David Sullivan Papers

Accession Number: 
1 linear feet (2 MB)

David Sullivan was born in Cork City, Ireland on May 7, 1904. His father was a chemist, his mother a homemaker. He attended schools in Ireland and emigrated to the U.S. in 1925. He worked as an elevator operator in New York City, and was a founding member of SEIU Local 32B in New York City in 1934. He was a rank and file member of 32B until 1938 when he was elected Secretary-Treasurer, a post he held until 1941 when he became President of the Local. Sullivan served as President of 32B until 1960. He also was an International Vice President of SEIU from 1941-1960. In May, 1960 he was elected President of SEIU and served until 1971. Upon his retirement, he was named President Emeritus of the International. Sullivan was also active in a number of other labor affiliated organizations and civic groups. He died in New York City on January 23, 1976. He had married in 1930, and was the father of five children.
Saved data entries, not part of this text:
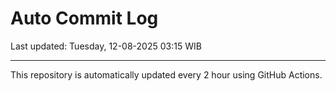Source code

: # Auto Commit Log

Last updated: Tuesday, 12-08-2025 03:15 WIB

---

This repository is automatically updated every 2 hour using GitHub Actions.
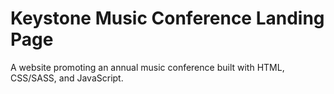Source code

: # Keystone Music Conference Landing Page
A website promoting an annual music conference built with HTML, CSS/SASS, and JavaScript.
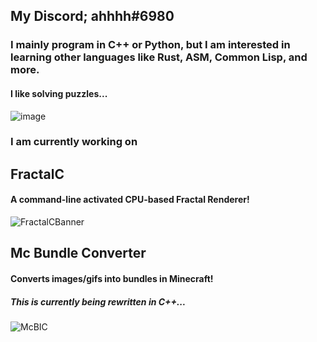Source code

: ## My Discord; ahhhh#6980
### I mainly program in C++ or Python, but I am interested in learning other languages like Rust, ASM, Common Lisp, and more.
#### I like solving puzzles...
![image](https://projecteuler.net/profile/ahhhh6980.png)
### I am currently working on
## FractalC
#### A command-line activated CPU-based Fractal Renderer!
![FractalCBanner](https://ninja.dog/24RWVN.png)
## Mc Bundle Converter
#### Converts images/gifs into bundles in Minecraft!
##### This is currently being rewritten in C++...
![McBIC](https://ninja.dog/jrUYHH.png)


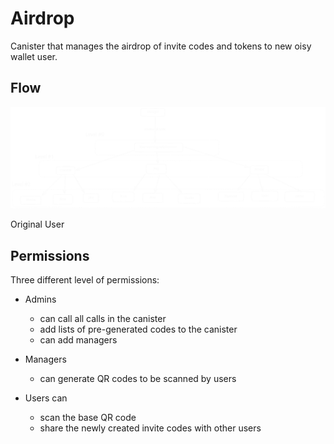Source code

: # Airdrop

Canister that manages the airdrop of invite codes and tokens to new oisy wallet user.
## Flow
![flow](Untitled-2023-02-21-1414.excalidraw.svg)


Original User

## Permissions
Three different level of permissions:

- Admins
    -   can call all calls in the canister
    -   add lists of pre-generated codes to the canister
    -   can add managers

- Managers
    -   can generate QR codes to be scanned by users

- Users can
    -   scan the base QR code
    -   share the newly created invite codes with other users

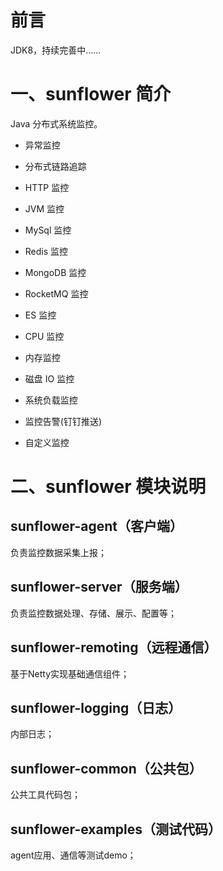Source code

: # 前言

JDK8，持续完善中......

# 一、sunflower 简介

Java 分布式系统监控。

- 异常监控

- 分布式链路追踪

- HTTP 监控

- JVM 监控

- MySql 监控

- Redis 监控

- MongoDB 监控

- RocketMQ 监控

- ES 监控

- CPU 监控

- 内存监控

- 磁盘 IO 监控

- 系统负载监控

- 监控告警(钉钉推送)

- 自定义监控

# 二、sunflower 模块说明

## sunflower-agent（客户端）

负责监控数据采集上报；

## sunflower-server（服务端）

负责监控数据处理、存储、展示、配置等；

## sunflower-remoting（远程通信）

基于Netty实现基础通信组件；

## sunflower-logging（日志）

内部日志；

## sunflower-common（公共包）

公共工具代码包；

## sunflower-examples（测试代码）

agent应用、通信等测试demo；
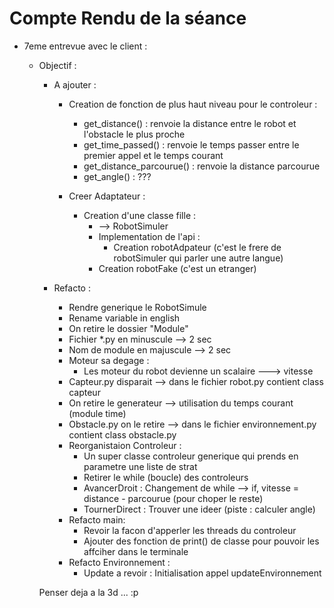 # Compte Rendu de la séance

- 7eme entrevue avec le client  :

	- Objectif :
		
		- A ajouter :
			- Creation de fonction de plus haut niveau pour le controleur :
				- get_distance() 			: renvoie la distance entre le robot et l'obstacle le plus proche
				- get_time_passed()			: renvoie le temps passer entre le premier appel et le temps courant
				- get_distance_parcourue() 	: renvoie la distance parcourue
				- get_angle() 				: ???
			
			- Creer Adaptateur :
				- Creation d'une classe fille :
					- --> RobotSimuler
					- Implementation de l'api :
						- Creation robotAdpateur (c'est le frere de robotSimuler qui parler une autre langue)
					- Creation robotFake (c'est un etranger)
	
		- Refacto :
			- Rendre generique le RobotSimule 
			- Rename variable in english 
			- On retire le dossier "Module"
			- Fichier *.py en minuscule --> 2 sec
			- Nom de module en majuscule --> 2 sec
			- Moteur sa degage :
				- Les moteur du robot devienne un scalaire ---> vitesse
			- Capteur.py disparait --> dans le fichier robot.py contient class capteur
			- On retire le generateur --> utilisation du temps courant (module time)
			- Obstacle.py on le retire --> dans le fichier environnement.py contient class obstacle.py
			- Reorganistaion Controleur :
				- Un super classe controleur generique qui prends en parametre une liste de strat
				- Retirer le while (boucle) des controleurs
				- AvancerDroit : Changement de while --> if, vitesse = distance - parcourue (pour choper le reste)
				- TournerDirect : Trouver une ideer (piste : calculer angle)
			- Refacto main:
				- Revoir la facon d'apperler les threads du controleur
				- Ajouter des fonction de print() de classe pour pouvoir les affciher dans le terminale 
			- Refacto Environnement :
				- Update a revoir : Initialisation appel updateEnvironnement


		Penser deja a la 3d ... :p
Historically, the Service Employees had one of the best records of minority representation of any labor union, and had been racially integrated since 1921. By establishing the Committee on Civil Rights in 1961, David Sullivan continued and expanded upon the Union’s commitment to civil rights. Also in 1961, Sullivan established the Union’s scholarship fund for members and their children. In 1963 the International moved its headquarters from Chicago to Washington, D.C., in part to have greater access to the political life of the nation. 1968 was the year the Union’s pension plan was established, and “Building” was dropped from the Union’s name, officially making it the Service Employees International Union. During his tenure as President of SEIU, David Sullivan saw a 70% membership increase in the Union. For more information on David Sullivan, please consult A Need for Valor: The roots of the Service Employees International Union, 1902-1992; Local 32B-32J: Sixty Years of Progress 1934-1994; and “Going Up!” The Story of 32B.

The Sullivan collection contains materials from Hubert Humphrey’s presidential campaign in 1968, clippings from the 1950 BSEIU strike in New York City, and several honoria given to David Sullivan in the course of his Union career. There is also a scrapbook of congratulatory letters and other related materials he received upon his election as SEIU President.